SBP was projected to provide Rs 26 billion from its profit in FY03 to the federal budget. With just four and a half months into the financial year, the net transfer from its profit to the budget is now being estimated at Rs 7 billion only, and the IMF was told on Saturday that Rs 13 billion would be SBP's contribution in the current budget–with Rs 6 billion coming from its own reserves.
For the last two years SBP has been drawing on its reserves to contain the federal fiscal deficit. Its Central Board of Directors, while approving the accounts for 2001-2002, has cautioned against this policy and has ruled that prior permission must be sought from the Board before transferring funds from the reserves of the bank to the federal government.
The slash in the discount rate to 7.5 percent will now be followed up with a lowering of yields on Treasury Bills and Pakistan Investment Bonds. Traditionally, there has been a 1.5 to 2.0 percent gap between the discount rate and yields on government paper. With discount rate at nine percent and T-bills yields at 6.3 percent the gap had increased to 2.7 percent. Senior bankers now expect the six-month T-bill rate to drop by 1.25 percent in the next auction.
The Federal Finance Minister, Shaukat Aziz, has been publicly calling for lending rates to be reduced to single digit. But SBP, for over four months, has been resisting this on the ground that 15 percent money growth due to higher inflows of foreign exchange would have an inflationary impact and the CPI monthly trend was already showing an increase.
Secondly, SBP has been aggressively buying dollars in order to contain appreciation of the rupee against the dollar to help exporters maintain their market share despite unit prices coming down due to the economic slow-down in the developed economies, by keeping the rupee under-valued.
The market for a long time had believed that it was just a matter of time before the SBP would relent under this twin pressure. Foreign exchange flows have persisted at a pace for nearly a year and SBP has been purchasing dollars and injecting the Pakistan rupee into the system.
Since credit expansion to the private sector has been less than one-third of the credit plan projections, banks' investment in government paper has been around 42 percent instead of the 15 percent required under statutory liquidity condition.
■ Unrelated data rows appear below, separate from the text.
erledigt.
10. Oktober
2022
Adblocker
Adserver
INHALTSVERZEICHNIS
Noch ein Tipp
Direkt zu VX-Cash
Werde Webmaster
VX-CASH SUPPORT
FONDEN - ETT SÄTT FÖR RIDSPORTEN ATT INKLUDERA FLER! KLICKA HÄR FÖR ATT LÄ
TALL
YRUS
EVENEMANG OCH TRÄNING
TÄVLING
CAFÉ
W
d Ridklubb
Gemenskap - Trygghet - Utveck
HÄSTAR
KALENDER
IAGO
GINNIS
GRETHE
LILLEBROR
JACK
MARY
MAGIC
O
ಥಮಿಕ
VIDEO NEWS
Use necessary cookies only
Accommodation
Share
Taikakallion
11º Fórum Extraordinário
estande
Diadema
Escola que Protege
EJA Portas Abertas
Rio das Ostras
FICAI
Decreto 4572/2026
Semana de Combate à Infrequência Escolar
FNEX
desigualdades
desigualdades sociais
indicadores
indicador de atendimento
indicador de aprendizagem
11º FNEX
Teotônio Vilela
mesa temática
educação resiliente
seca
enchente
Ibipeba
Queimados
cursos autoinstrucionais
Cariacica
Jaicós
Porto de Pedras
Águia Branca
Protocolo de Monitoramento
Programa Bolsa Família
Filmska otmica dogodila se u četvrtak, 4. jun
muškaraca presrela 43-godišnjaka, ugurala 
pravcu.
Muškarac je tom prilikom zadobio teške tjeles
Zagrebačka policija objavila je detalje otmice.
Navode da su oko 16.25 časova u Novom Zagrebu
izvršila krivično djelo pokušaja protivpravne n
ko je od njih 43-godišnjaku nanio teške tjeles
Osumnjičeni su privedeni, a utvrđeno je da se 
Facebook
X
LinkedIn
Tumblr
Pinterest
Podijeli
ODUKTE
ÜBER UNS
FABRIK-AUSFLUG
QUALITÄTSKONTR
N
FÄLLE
Around Rs 240 billion in excess liquidity, in the last 10 months alone, has reportedly gone into government paper.
SBP has been aggressively purchasing dollars not only on spot but also in the forward market and exporters have reportedly sold 10 months forward inflows to the banks in order to hedge against the weak dollar.
The SBP move would result in the lowering of profit rates given by banks to the depositors for July to December 2002. The cut in lending rates will come after a much longer time lag and higher up-take in credit is not likely to be witnessed in the next few months, experts said.